You can declare a NodePieceLoader
instance with the factory function nodePieceLoader()
.
A NodePiece loader is an iterable. When you loop through a loader instance, it loads one batch of data from the graph to which you established a connection.
In every iteration, the NodePiece loader selects a group of seed vertices of size batch size. For each vertex in the batch, it will produce a set of the k closest "anchor" vertices in the graph, as well as up to j edge types. For more information on the NodePiece data loading scheme, the blog article and paper are good places to start.
You can iterate on the instance until every vertex has been picked as seed.
Examples:
The following example iterates over an NodePiece loader instance.

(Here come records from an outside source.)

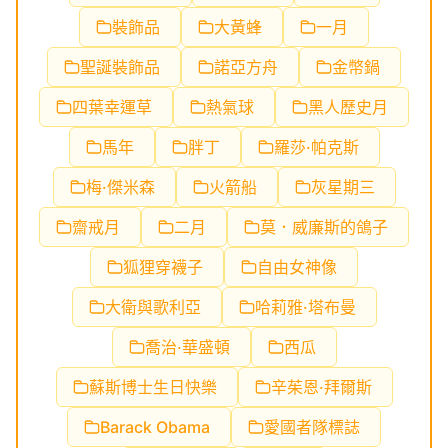
裝飾品
大黃蜂
一月
聖誕裝飾品
諾亞方舟
金幣鍋
四葉幸運草
熱氣球
黑人歷史月
馬年
胖丁
羅莎·帕克斯
梅·傑米森
火箭船
灰星期三
齋戒月
二月
莫．威廉斯的鴿子
狐狸穿襪子
自由女神像
大衛與歌利亞
哈莉雅·塔布曼
喬治·華盛頓
西瓜
蘇斯博士生日快樂
辛茱恩·拜爾斯
Barack Obama
愛國者隊標誌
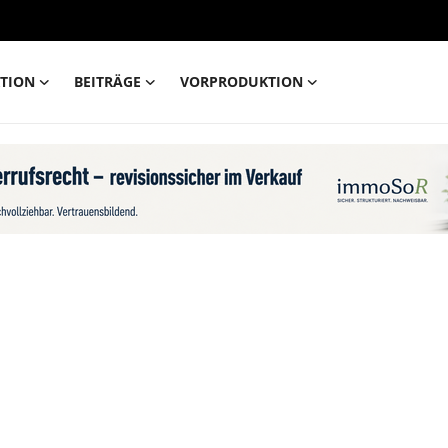
TION
BEITRÄGE
VORPRODUKTION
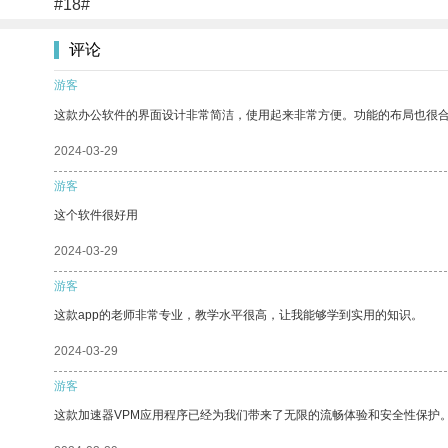
#18#
评论
游客
这款办公软件的界面设计非常简洁，使用起来非常方便。功能的布局也很
2024-03-29
游客
这个软件很好用
2024-03-29
游客
这款app的老师非常专业，教学水平很高，让我能够学到实用的知识。
2024-03-29
游客
这款加速器VPM应用程序已经为我们带来了无限的流畅体验和安全性保护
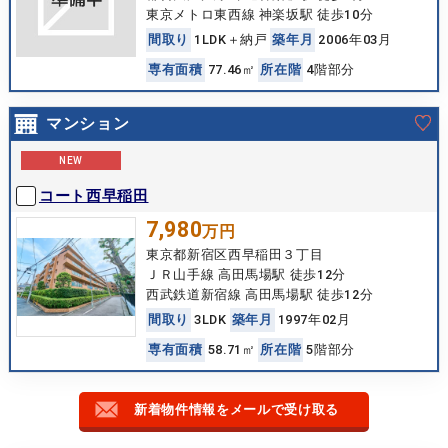
東京メトロ東西線 神楽坂駅 徒歩10分
間
取
り
1LDK＋納戸
築
年
月
2006年03月
専
有
面
積
77.46㎡
所
在
階
4階部分
マンション
NEW
コート西早稲田
7,980
万円
東京都新宿区西早稲田３丁目
ＪＲ山手線 高田馬場駅 徒歩12分
西武鉄道新宿線 高田馬場駅 徒歩12分
間
取
り
3LDK
築
年
月
1997年02月
専
有
面
積
58.71㎡
所
在
階
5階部分
新着物件情報をメールで受け取る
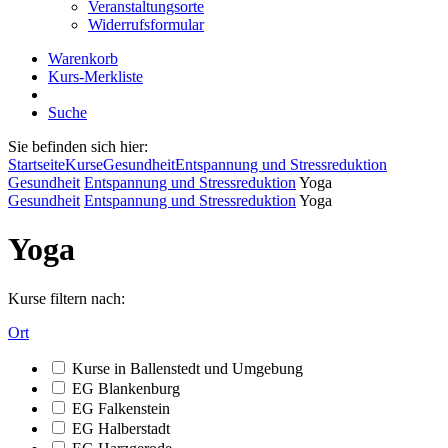
Veranstaltungsorte
Widerrufsformular
Warenkorb
Kurs-Merkliste
Suche
Sie befinden sich hier:
Startseite
Kurse
Gesundheit
Entspannung und Stressreduktion
Gesundheit
Entspannung und Stressreduktion
Yoga
Gesundheit
Entspannung und Stressreduktion
Yoga
Yoga
Kurse filtern nach:
Ort
Kurse in Ballenstedt und Umgebung
EG Blankenburg
EG Falkenstein
EG Halberstadt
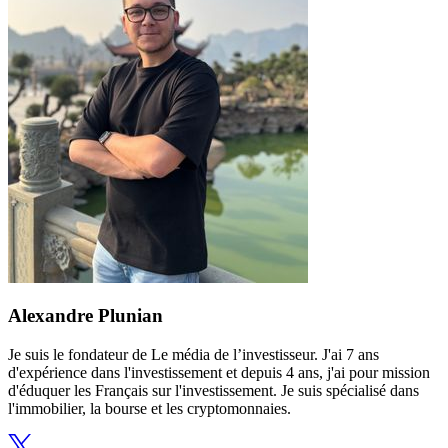
Alexandre Plunian
Je suis le fondateur de Le média de l’investisseur. J'ai 7 ans
d'expérience dans l'investissement et depuis 4 ans, j'ai pour mission
d'éduquer les Français sur l'investissement. Je suis spécialisé dans
l'immobilier, la bourse et les cryptomonnaies.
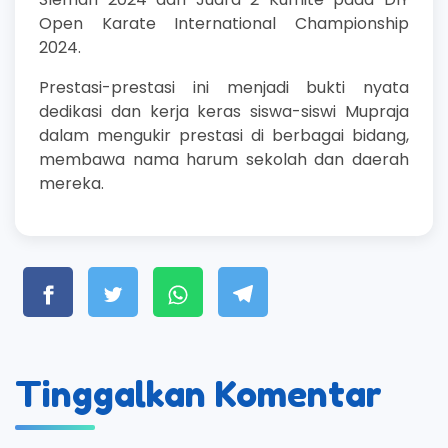
Open Karate International Championship
2024.
Prestasi-prestasi ini menjadi bukti nyata
dedikasi dan kerja keras siswa-siswi Mupraja
dalam mengukir prestasi di berbagai bidang,
membawa nama harum sekolah dan daerah
mereka.
Tinggalkan Komentar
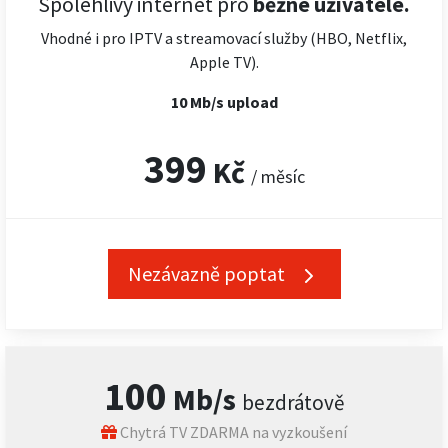
Spolehlivý internet pro
běžné uživatele.
Vhodné i pro IPTV a streamovací služby (HBO, Netflix,
Apple TV).
10 Mb/s upload
399
Kč
/ měsíc
Nezávazně poptat
100
Mb/s
bezdrátově
Chytrá TV ZDARMA na vyzkoušení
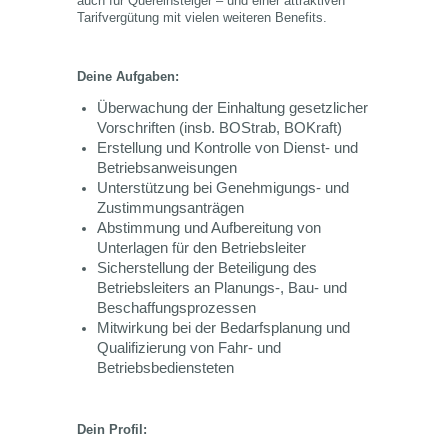
auch für Quereinsteiger – und einer attraktiven
Tarifvergütung mit vielen weiteren Benefits.
Deine Aufgaben:
Überwachung der Einhaltung gesetzlicher
Vorschriften (insb. BOStrab, BOKraft)
Erstellung und Kontrolle von Dienst- und
Betriebsanweisungen
Unterstützung bei Genehmigungs- und
Zustimmungsanträgen
Abstimmung und Aufbereitung von
Unterlagen für den Betriebsleiter
Sicherstellung der Beteiligung des
Betriebsleiters an Planungs-, Bau- und
Beschaffungsprozessen
Mitwirkung bei der Bedarfsplanung und
Qualifizierung von Fahr- und
Betriebsbediensteten
Dein Profil:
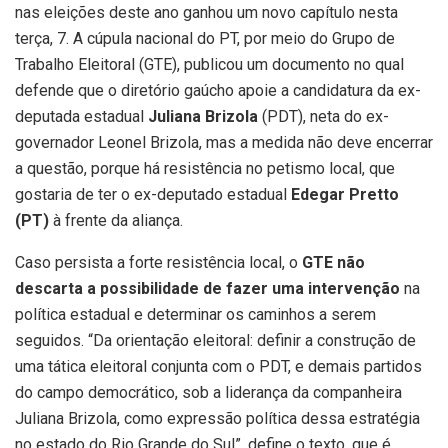
nas eleições deste ano ganhou um novo capítulo nesta
terça, 7. A cúpula nacional do PT, por meio do Grupo de
Trabalho Eleitoral (GTE), publicou um documento no qual
defende que o diretório gaúcho apoie a candidatura da ex-
deputada estadual
Juliana Brizola
(PDT), neta do ex-
governador Leonel Brizola, mas a medida não deve encerrar
a questão, porque há resistência no petismo local, que
gostaria de ter o ex-deputado estadual
Edegar Pretto
(PT)
à frente da aliança.
Caso persista a forte resistência local, o
GTE não
descarta a possibilidade de fazer uma intervenção
na
política estadual e determinar os caminhos a serem
seguidos. “Da orientação eleitoral: definir a construção de
uma tática eleitoral conjunta com o PDT, e demais partidos
do campo democrático, sob a liderança da companheira
Juliana Brizola, como expressão política dessa estratégia
no estado do Rio Grande do Sul”, define o texto, que é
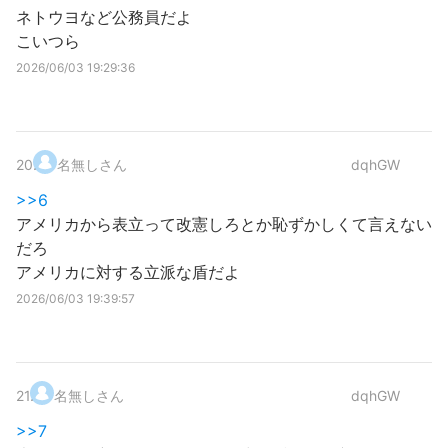
ネトウヨなど公務員だよ
こいつら
2026/06/03 19:29:36
20
.
名無しさん
dqhGW
>>6
アメリカから表立って改憲しろとか恥ずかしくて言えない
だろ
アメリカに対する立派な盾だよ
2026/06/03 19:39:57
21
.
名無しさん
dqhGW
>>7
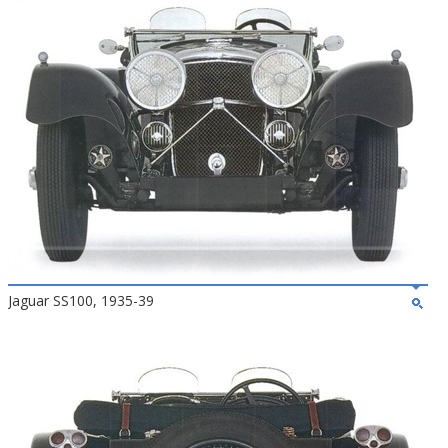
Jaguar SS100, 1935-39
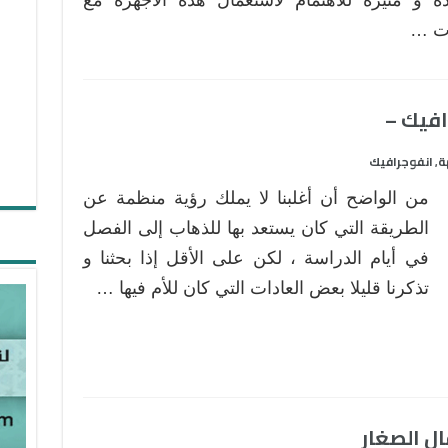
ات …
فيك –
ة
انفوجرافيك
,
من الواضح أن أغلبنا لا يملك رؤية منظمة عن
الطريقة التي كان يستعد بها للذهاب إلى الفصل
في أيام الدراسة ، لكن على الأقل إذا بحثنا و
تذكرنا قليلا بعض العادات التي كان للأم فيها …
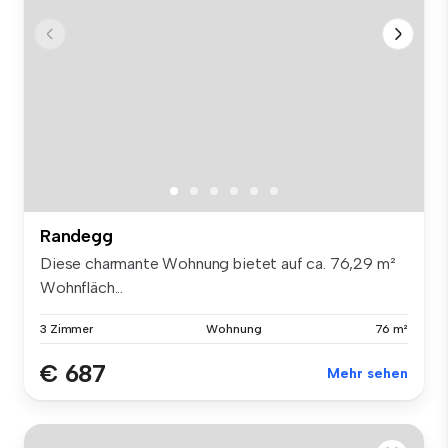
Randegg
Diese charmante Wohnung bietet auf ca. 76,29 m²
Wohnfläch...
3 Zimmer
Wohnung
76 m²
€ 687
Mehr sehen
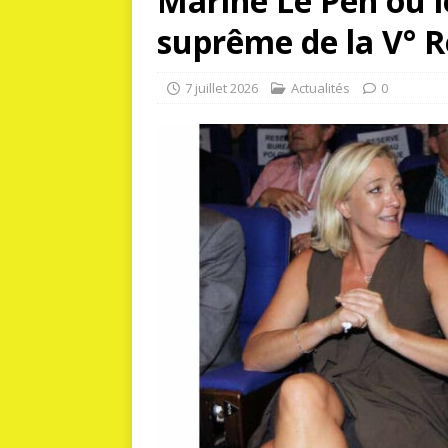
Marine Le Pen ou 
suprême de la V° R
7 juillet 2026
Actualités
0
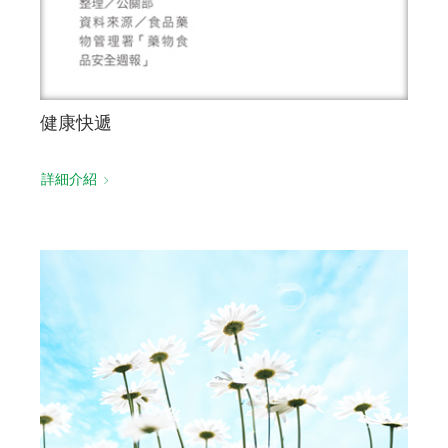
健康快遞
詳細介紹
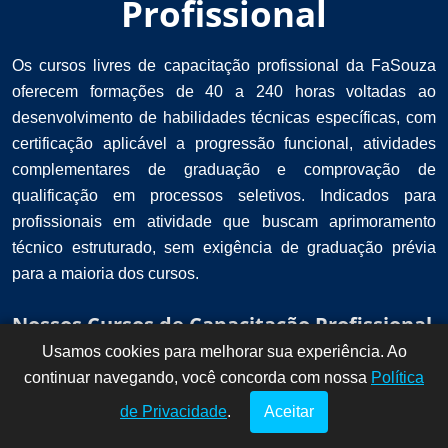
Profissional
Os cursos livres de capacitação profissional da FaSouza
oferecem formações de 40 a 240 horas voltadas ao
desenvolvimento de habilidades técnicas específicas, com
certificação aplicável a progressão funcional, atividades
complementares de graduação e comprovação de
qualificação em processos seletivos. Indicados para
profissionais em atividade que buscam aprimoramento
técnico estruturado, sem exigência de graduação prévia
para a maioria dos cursos.
Nossos Cursos de Capacitação Profissional
Usamos cookies para melhorar sua experiência. Ao
Dúvidas? Fale
!
continuar navegando, você concorda com nossa
conosco por
Política
aqui!
de Privacidade
.
Aceitar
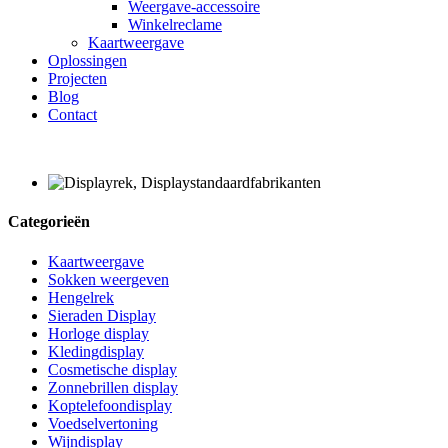
Weergave-accessoire
Winkelreclame
Kaartweergave
Oplossingen
Projecten
Blog
Contact
Categorieën
Kaartweergave
Sokken weergeven
Hengelrek
Sieraden Display
Horloge display
Kledingdisplay
Cosmetische display
Zonnebrillen display
Koptelefoondisplay
Voedselvertoning
Wijndisplay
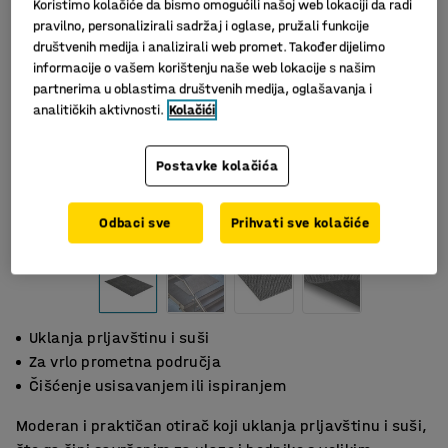
Koristimo kolačiće da bismo omogućili našoj web lokaciji da radi
pravilno, personalizirali sadržaj i oglase, pružali funkcije
društvenih medija i analizirali web promet. Također dijelimo
informacije o vašem korištenju naše web lokacije s našim
partnerima u oblastima društvenih medija, oglašavanja i
analitičkih aktivnosti.
Kolačići
Postavke kolačića
Odbaci sve
Prihvati sve kolačiće
Uklanja prljavštinu i suši
Za vrlo prometna područja
Čišćenje usisavanjem ili ispiranjem
Moderan i praktičan otirač koji uklanja prljavštinu i suši,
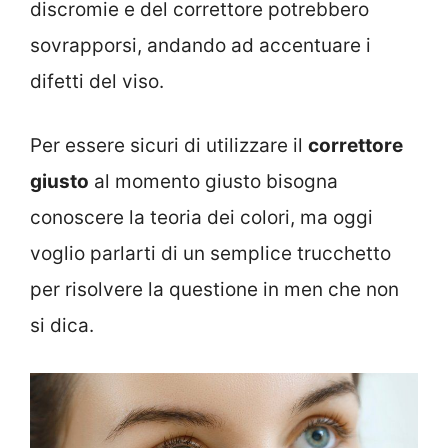
discromie e del correttore potrebbero
sovrapporsi, andando ad accentuare i
difetti del viso.
Per essere sicuri di utilizzare il
correttore
giusto
al momento giusto bisogna
conoscere la teoria dei colori, ma oggi
voglio parlarti di un semplice trucchetto
per risolvere la questione in men che non
si dica.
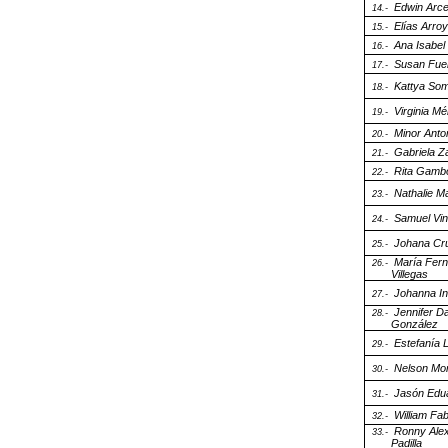
Edwin Arc
14.-
Elías Arro
15.-
Ana Isabel
16.-
Susan Fuen
17.-
Kattya Som
18.-
Virginia M
19.-
Minor Anto
20.-
Gabriela 
21.-
Rita Gamb
22.-
Nathalie 
23.-
Samuel Vin
24.-
Johana Cr
25.-
María Fer
26.-
Villegas
Johanna In
27.-
Jennifer D
28.-
González
Estefanía 
29.-
Nelson Mor
30.-
Jasón Edu
31.-
William Fa
32.-
Ronny Ale
33.-
Padilla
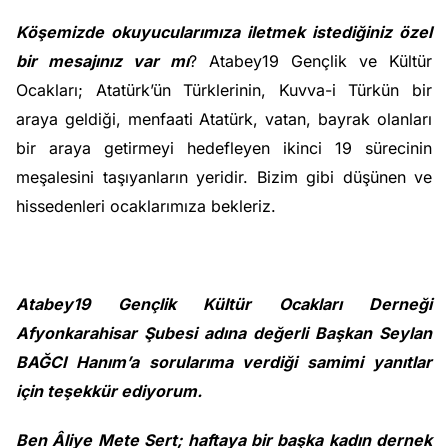
Köşemizde okuyucularımıza iletmek istediğiniz özel
bir mesajınız var mı
? Atabey19 Gençlik ve Kültür
Ocakları; Atatürk’ün Türklerinin, Kuvva-i Türkün bir
araya geldiği, menfaati Atatürk, vatan, bayrak olanları
bir araya getirmeyi hedefleyen ikinci 19 sürecinin
meşalesini taşıyanların yeridir. Bizim gibi düşünen ve
hissedenleri ocaklarımıza bekleriz.
Atabey19 Gençlik Kültür Ocakları Derneği
Afyonkarahisar Şubesi adına değerli Başkan Seylan
BAĞCI Hanım’a sorularıma verdiği samimi yanıtlar
için teşekkür ediyorum.
Ben Âliye Mete Sert; haftaya bir başka kadın dernek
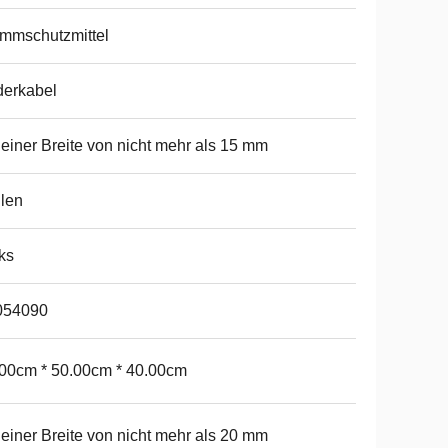
mmschutzmittel
derkabel
 einer Breite von nicht mehr als 15 mm
len
ks
054090
00cm * 50.00cm * 40.00cm
 einer Breite von nicht mehr als 20 mm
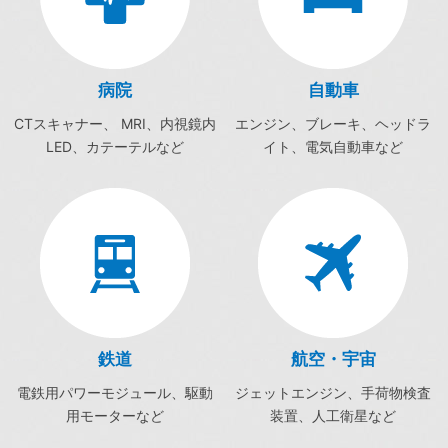
病院
自動車
CTスキャナー、 MRI、内視鏡内
エンジン、ブレーキ、ヘッドラ
LED、カテーテルなど
イト、電気自動車など
鉄道
航空・宇宙
電鉄用パワーモジュール、駆動
ジェットエンジン、手荷物検査
用モーターなど
装置、人工衛星など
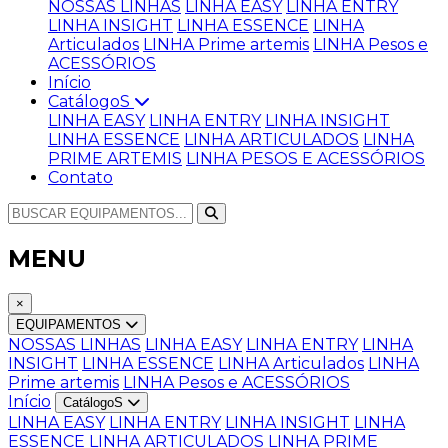
NOSSAS LINHAS
LINHA EASY
LINHA ENTRY
LINHA INSIGHT
LINHA ESSENCE
LINHA
Articulados
LINHA Prime artemis
LINHA Pesos e
ACESSÓRIOS
Início
CatálogoS
LINHA EASY
LINHA ENTRY
LINHA INSIGHT
LINHA ESSENCE
LINHA ARTICULADOS
LINHA
PRIME ARTEMIS
LINHA PESOS E ACESSÓRIOS
Contato
MENU
×
EQUIPAMENTOS
NOSSAS LINHAS
LINHA EASY
LINHA ENTRY
LINHA
INSIGHT
LINHA ESSENCE
LINHA Articulados
LINHA
Prime artemis
LINHA Pesos e ACESSÓRIOS
Início
CatálogoS
LINHA EASY
LINHA ENTRY
LINHA INSIGHT
LINHA
ESSENCE
LINHA ARTICULADOS
LINHA PRIME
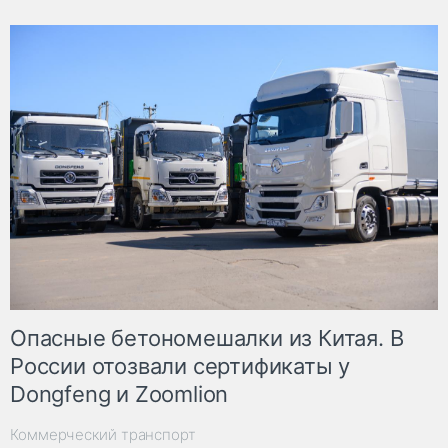
Опасные бетономешалки из Китая. В
России отозвали сертификаты у
Dongfeng и Zoomlion
Коммерческий транспорт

for i, batch in enumerate(node_piece_loader):
print("----Batch {}----".format(i))
print(batch)
saveTokens()
saveTokens(filename) → None
Save tokens to pickle file
Parameter:
-
filename (str)
: Filename to save the tokens to.
reinstall_query()
reinstall_query() → str
Reinstall the dataloader query.
Returns:
The name of the query installed (str)
data
data → Any
A property of the instance.
The data
property stores all data if all data is loaded in a single batch.
If there are multiple batches of data, the data
property returns the instance itself.
fetch()
fetch(vertices: list) → None
Fetch NodePiece results (anchors, distances, and relational context) for specific vertices.
Parameter:
-
vertices (list of dict)
: Vertices to fetch with their NodePiece results. Each vertex corresponds to a dict with two mandatory keys {"primary_id": …, "type": …}
HGTLoader
A data loader that performs stratified neighbor sampling as in
Heterogeneous Graph Transformer.
You can declare a HGTLoader
instance with the factory function hgtLoader()
.
A HGT loader is an iterable. When you loop through a HGT loader instance, it loads one batch of data at a time from the graph.
In every iteration, it first chooses a specified number of vertices as seeds, then picks a specified number of neighbors of each type at random, then the specified number of neighbors of every type of each neighbor, and repeat for a specified number of hops. It loads both the vertices and the edges connecting them to their neighbors. The vertices sampled this way along with their edges form one subgraph and is contained in one batch.
You can iterate on the instance until every vertex has been picked as seed.
Examples:
The following example iterates over a HGT loader instance.
for i, batch in enumerate(hgt_loader):
print("----Batch {}----".format(i))
print(batch)
See more details about the specific sampling method in Heterogeneous Graph Transformer.